Par un arrêt en date du 26 avril 2018 (CE, 26 avril 2018, n°410019, consultable ici), le Conseil d’Etat rappelle que si le retrait d’une autorisation d’urbanisme obtenue par fraude peut être demandé à tout moment par les tiers, le refus de procéder audit retrait ne peut être contesté que dans le délai de recours contentieux.

Notons que la possibilité de retirer un permis obtenu par fraude à tout moment n’est pas évidente, car si l’article L.241-2 du code des relations entre le public et l’administration prévoit qu’« un acte administratif unilatéral obtenu par fraude peut être à tout moment abrogé ou retiré », l’article L. 424-5 du code de l’urbanisme (qui constitue une règle spéciale) ne prévoit pas expressément cette hypothèse :

« La décision de non-opposition à une déclaration préalable ou le permis de construire ou d’aménager ou de démolir, tacite ou explicite, ne peuvent être retirés que s’ils sont illégaux et dans le délai de trois mois suivant la date de ces décisions. Passé ce délai, la décision de non-opposition et le permis ne peuvent être retirés que sur demande expresse de leur bénéficiaire. »
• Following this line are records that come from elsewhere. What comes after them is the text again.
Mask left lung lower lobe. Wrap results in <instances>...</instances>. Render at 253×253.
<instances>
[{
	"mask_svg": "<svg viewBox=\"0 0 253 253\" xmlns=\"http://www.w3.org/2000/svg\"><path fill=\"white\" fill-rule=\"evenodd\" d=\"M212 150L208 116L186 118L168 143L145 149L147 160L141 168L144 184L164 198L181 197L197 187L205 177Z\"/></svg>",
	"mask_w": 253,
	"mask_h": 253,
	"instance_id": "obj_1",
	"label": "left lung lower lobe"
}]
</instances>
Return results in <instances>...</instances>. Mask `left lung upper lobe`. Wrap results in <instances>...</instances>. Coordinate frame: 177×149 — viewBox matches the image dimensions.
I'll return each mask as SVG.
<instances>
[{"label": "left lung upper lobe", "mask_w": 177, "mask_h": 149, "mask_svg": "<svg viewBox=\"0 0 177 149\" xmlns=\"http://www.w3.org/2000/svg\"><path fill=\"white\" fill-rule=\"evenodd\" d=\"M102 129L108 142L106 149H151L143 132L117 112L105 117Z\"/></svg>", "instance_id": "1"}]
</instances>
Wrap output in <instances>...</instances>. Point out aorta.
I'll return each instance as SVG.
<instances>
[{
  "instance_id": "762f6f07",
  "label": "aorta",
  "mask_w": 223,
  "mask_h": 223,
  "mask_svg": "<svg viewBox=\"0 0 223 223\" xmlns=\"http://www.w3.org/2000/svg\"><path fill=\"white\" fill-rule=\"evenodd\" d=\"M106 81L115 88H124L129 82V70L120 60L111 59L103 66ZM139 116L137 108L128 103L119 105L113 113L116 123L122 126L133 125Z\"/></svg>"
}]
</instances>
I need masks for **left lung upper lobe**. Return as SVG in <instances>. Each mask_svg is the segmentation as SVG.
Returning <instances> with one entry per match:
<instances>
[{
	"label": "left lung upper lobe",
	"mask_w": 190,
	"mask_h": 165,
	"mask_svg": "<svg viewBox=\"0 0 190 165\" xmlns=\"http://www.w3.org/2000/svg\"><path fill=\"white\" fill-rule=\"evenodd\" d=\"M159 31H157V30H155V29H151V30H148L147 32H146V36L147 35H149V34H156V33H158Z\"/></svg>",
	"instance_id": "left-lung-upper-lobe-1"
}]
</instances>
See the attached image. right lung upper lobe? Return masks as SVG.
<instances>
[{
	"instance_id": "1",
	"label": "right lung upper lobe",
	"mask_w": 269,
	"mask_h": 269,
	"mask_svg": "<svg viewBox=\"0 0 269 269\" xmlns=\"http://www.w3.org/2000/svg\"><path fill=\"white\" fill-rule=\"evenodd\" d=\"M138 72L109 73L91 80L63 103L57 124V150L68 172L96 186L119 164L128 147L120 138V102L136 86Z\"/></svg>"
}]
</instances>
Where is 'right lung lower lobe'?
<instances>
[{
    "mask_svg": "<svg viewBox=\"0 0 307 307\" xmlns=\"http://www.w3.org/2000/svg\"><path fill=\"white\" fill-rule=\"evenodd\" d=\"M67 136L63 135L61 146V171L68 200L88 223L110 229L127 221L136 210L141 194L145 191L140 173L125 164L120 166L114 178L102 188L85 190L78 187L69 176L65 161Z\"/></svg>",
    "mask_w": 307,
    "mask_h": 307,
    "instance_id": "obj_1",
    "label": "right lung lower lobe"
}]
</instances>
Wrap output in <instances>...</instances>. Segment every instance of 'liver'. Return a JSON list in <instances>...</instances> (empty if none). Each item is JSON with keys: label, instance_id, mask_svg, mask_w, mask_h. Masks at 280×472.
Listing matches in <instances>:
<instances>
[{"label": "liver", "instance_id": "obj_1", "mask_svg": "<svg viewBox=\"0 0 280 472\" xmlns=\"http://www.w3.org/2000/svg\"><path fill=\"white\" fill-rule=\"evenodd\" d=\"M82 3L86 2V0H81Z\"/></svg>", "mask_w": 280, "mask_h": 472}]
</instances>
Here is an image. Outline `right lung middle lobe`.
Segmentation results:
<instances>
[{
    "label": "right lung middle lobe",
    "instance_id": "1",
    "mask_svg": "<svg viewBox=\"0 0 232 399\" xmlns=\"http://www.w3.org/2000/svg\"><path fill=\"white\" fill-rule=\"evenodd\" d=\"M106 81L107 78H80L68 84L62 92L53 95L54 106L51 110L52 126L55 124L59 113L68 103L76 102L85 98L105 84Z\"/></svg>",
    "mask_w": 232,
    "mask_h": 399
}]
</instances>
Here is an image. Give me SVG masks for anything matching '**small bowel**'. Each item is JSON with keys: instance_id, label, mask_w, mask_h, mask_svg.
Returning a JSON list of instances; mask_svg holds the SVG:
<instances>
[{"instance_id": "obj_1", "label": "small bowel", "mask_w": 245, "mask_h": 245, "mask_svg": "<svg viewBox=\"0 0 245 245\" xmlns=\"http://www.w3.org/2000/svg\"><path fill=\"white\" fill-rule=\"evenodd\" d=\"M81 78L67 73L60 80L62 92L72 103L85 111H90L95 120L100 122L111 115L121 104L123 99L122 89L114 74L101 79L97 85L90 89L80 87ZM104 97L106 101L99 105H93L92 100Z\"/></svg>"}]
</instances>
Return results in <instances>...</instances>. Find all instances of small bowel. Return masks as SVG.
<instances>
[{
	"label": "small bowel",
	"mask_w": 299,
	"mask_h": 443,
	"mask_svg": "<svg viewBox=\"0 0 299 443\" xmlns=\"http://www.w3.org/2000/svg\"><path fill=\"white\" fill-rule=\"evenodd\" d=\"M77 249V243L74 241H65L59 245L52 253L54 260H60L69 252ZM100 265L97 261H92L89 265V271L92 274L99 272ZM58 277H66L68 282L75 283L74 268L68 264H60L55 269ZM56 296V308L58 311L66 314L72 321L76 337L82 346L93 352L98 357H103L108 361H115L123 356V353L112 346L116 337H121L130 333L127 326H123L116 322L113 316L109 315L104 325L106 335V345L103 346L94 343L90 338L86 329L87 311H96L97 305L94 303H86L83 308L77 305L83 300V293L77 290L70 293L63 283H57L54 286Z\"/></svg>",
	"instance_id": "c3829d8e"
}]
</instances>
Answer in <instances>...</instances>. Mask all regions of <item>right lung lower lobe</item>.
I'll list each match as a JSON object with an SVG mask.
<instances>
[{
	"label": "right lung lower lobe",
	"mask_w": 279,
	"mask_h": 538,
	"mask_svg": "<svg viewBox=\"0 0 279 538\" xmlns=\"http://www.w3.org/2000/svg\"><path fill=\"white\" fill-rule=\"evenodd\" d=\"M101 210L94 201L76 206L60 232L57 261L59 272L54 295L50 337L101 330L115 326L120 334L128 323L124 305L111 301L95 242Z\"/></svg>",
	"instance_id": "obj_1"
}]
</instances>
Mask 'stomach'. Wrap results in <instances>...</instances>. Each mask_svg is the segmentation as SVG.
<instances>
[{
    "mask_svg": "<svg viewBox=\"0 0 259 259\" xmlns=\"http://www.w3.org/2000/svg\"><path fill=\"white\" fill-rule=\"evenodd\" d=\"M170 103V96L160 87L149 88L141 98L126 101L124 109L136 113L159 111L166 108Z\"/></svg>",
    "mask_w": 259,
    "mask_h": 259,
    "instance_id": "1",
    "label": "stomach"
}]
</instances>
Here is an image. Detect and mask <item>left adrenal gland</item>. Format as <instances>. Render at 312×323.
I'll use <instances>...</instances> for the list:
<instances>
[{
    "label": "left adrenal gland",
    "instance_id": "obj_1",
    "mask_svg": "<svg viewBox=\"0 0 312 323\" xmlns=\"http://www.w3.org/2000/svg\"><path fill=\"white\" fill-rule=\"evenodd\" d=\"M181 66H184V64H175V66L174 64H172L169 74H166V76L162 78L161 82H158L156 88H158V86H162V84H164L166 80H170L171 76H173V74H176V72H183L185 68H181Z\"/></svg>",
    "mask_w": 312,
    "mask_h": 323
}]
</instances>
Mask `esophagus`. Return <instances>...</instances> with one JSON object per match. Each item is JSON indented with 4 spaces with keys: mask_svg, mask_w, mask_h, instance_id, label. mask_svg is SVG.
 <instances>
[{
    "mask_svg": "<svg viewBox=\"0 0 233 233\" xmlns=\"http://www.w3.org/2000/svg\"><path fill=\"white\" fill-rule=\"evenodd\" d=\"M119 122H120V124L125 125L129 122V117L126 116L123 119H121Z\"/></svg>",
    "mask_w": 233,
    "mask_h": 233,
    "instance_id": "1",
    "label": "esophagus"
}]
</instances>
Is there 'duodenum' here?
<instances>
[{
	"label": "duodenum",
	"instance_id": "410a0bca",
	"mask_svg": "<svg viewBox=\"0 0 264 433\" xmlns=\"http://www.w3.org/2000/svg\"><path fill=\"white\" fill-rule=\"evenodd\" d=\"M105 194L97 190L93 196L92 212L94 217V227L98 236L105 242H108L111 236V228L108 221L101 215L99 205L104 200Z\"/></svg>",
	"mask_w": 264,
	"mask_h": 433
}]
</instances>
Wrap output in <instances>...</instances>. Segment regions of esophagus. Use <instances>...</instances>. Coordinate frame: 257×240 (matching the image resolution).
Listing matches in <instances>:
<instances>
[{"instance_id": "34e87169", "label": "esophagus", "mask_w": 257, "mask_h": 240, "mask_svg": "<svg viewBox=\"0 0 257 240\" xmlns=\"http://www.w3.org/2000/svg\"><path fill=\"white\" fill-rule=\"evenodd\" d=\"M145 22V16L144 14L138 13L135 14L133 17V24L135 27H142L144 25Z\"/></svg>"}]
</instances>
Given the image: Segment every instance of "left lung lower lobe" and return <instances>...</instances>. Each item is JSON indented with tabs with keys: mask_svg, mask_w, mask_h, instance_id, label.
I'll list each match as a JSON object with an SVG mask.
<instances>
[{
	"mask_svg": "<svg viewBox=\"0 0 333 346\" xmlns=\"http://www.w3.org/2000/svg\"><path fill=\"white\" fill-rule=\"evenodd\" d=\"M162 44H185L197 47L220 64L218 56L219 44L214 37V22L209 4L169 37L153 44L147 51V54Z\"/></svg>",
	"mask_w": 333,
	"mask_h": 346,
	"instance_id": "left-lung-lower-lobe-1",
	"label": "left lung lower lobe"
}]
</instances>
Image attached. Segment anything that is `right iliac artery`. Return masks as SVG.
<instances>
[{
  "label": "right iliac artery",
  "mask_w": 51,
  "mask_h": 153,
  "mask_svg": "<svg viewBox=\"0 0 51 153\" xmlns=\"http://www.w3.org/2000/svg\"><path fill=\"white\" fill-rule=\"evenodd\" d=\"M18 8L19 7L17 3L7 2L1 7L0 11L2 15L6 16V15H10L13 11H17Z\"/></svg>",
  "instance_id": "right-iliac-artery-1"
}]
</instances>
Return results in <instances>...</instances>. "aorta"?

La jurisprudence a toutefois eu l’occasion de préciser que si l’autorisation a été obtenue sur la base d’informations mensongères produites dans le but de tromper les services instructeurs, le délai de trois mois ne s’applique pas (voir en ce sens : CE, 9 octobre 2017, n°398853).

Mais si le retrait peut être demandé à tout moment, qu’en est-il du refus de faire droit à cette demande ?

En l’espèce, des particuliers avaient en 2013 demandé au maire de Six-Fours-les-Plages de retirer une décision de non-opposition à déclaration préalable qui datait de 2009 et qu’ils considéraient comme obtenue par fraude.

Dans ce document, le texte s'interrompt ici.